CMCDragonkai commented 2 months ago

This also has some relationship with the UX of using PK CLI commands which currently relies on --client-host and --client-port OR --node-path to connect to the appropriate agent. So we have 2 explicit ways of connecting to the relevant agent. Of course --node-path is defaulted to the host platform home location too.

@amydevs we had previously talked about MDNS based discovery ways of connecting to an agent running on the local network. The above discussion opens up another way that might be more convenient.

Basically one might be able to instead pass an MDNS based service "name", and then look up the host and port to connect to. Like --client-mdns-domain as an example, and then do that.
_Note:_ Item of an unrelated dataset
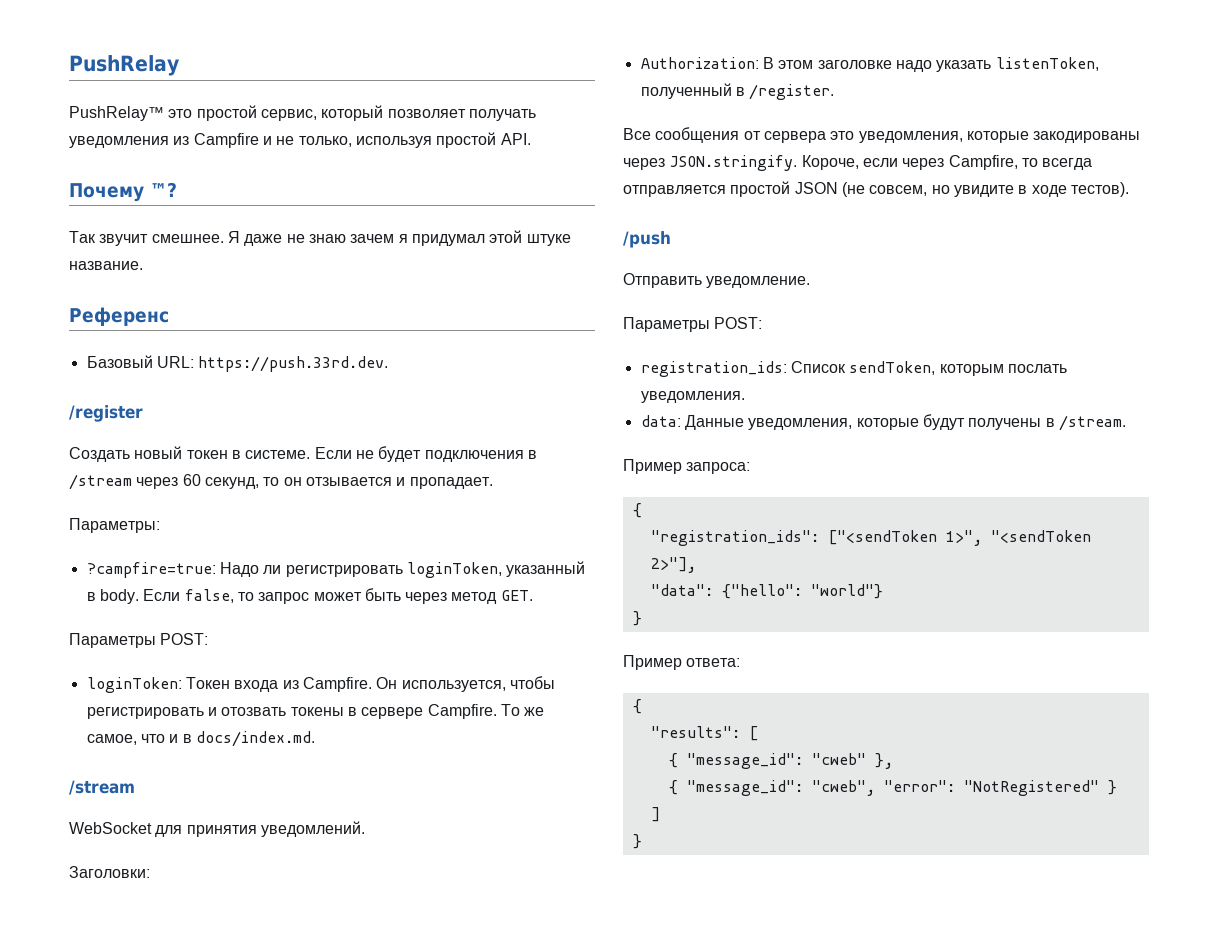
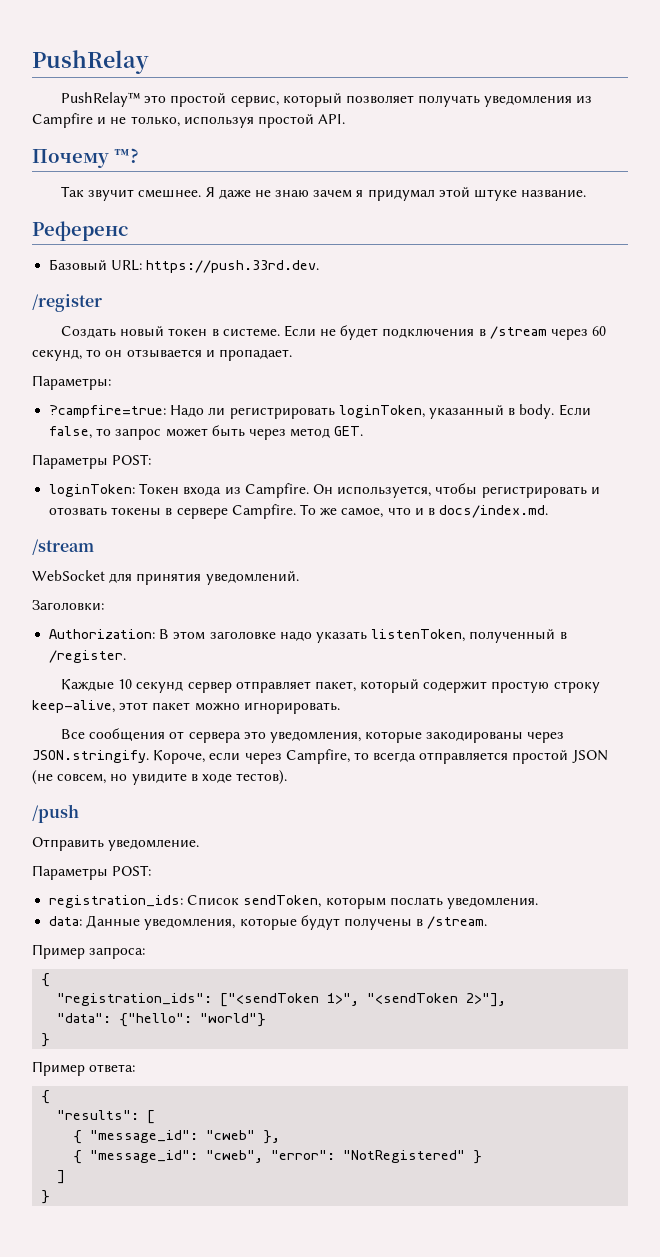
(835, 92) none -> [60,679,600,693] [32,700,340,714] // Каждые 10 секунд сервер отправляет пакет, который содержит простую строку keep-alive, этот пакет можно игнорировать.

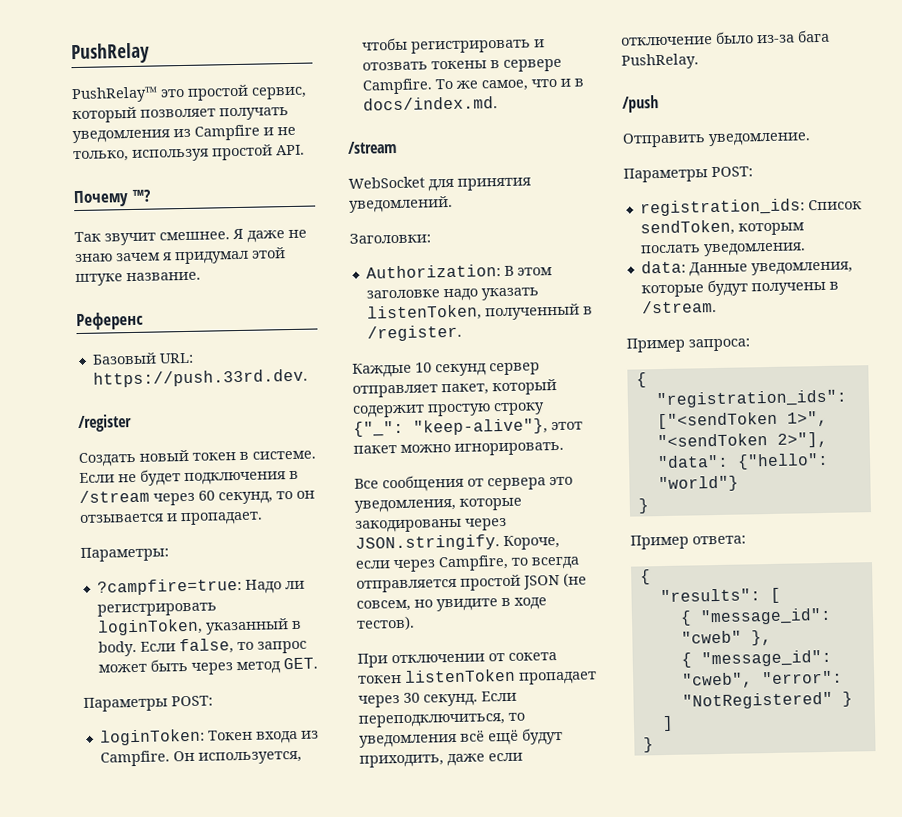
[32,700,115,713] keep-alive, -> [353,418,548,437] {"_": "keep-alive"},
(288, 777) none -> [357,652,557,668] [358,668,597,685] [358,690,517,708] [358,712,525,728] [359,727,563,748] [359,752,523,768] [621,29,830,46] [621,53,699,70] // При отключении от сокета токен listenToken пропадает через 30 секунд. Если переподключиться, то уведомления всё ещё будут приходить, даже если отключение было из-за бага PushRelay.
With the ability to use polykey.local which would be a loopback based mdns domain too.

CMCDragonkai commented 2 months ago

The result might be something like...

Or to make it even more automatic, integrate the MDNS stack to the PK CLI, so that it is possible to do:

To enable https based connections, we also need to solve https://github.com/MatrixAI/Polykey/issues/526.

Well the problem is that browsers don't support the ED25519 crypto. So supporting multiple algorithms means showing multiple certificates, one that browsers are capable of, or generally what HTTPS clients are capable of. Showing multiple certificates based on crypto what client advertises their requirement is possible.

tegefaulkes commented 2 months ago

When starting up a node maybe we can give it an alias. So a node could be found at nodeid.polykey.local, and nodeAlias.polykey.local. We could also look into using this as a shorthand for specifying a node you want to use when doing CLI commands.

CMCDragonkai commented 2 months ago

The NodeId provides distinguishing address. Aliases would need to come later whether it's even useful because it's not a sufficiently generalised to be useful. The polykey.local would be able to be directed to any given local agent.

CMCDragonkai commented 2 months ago

A shorthand would be like short git commits relative to the full hash.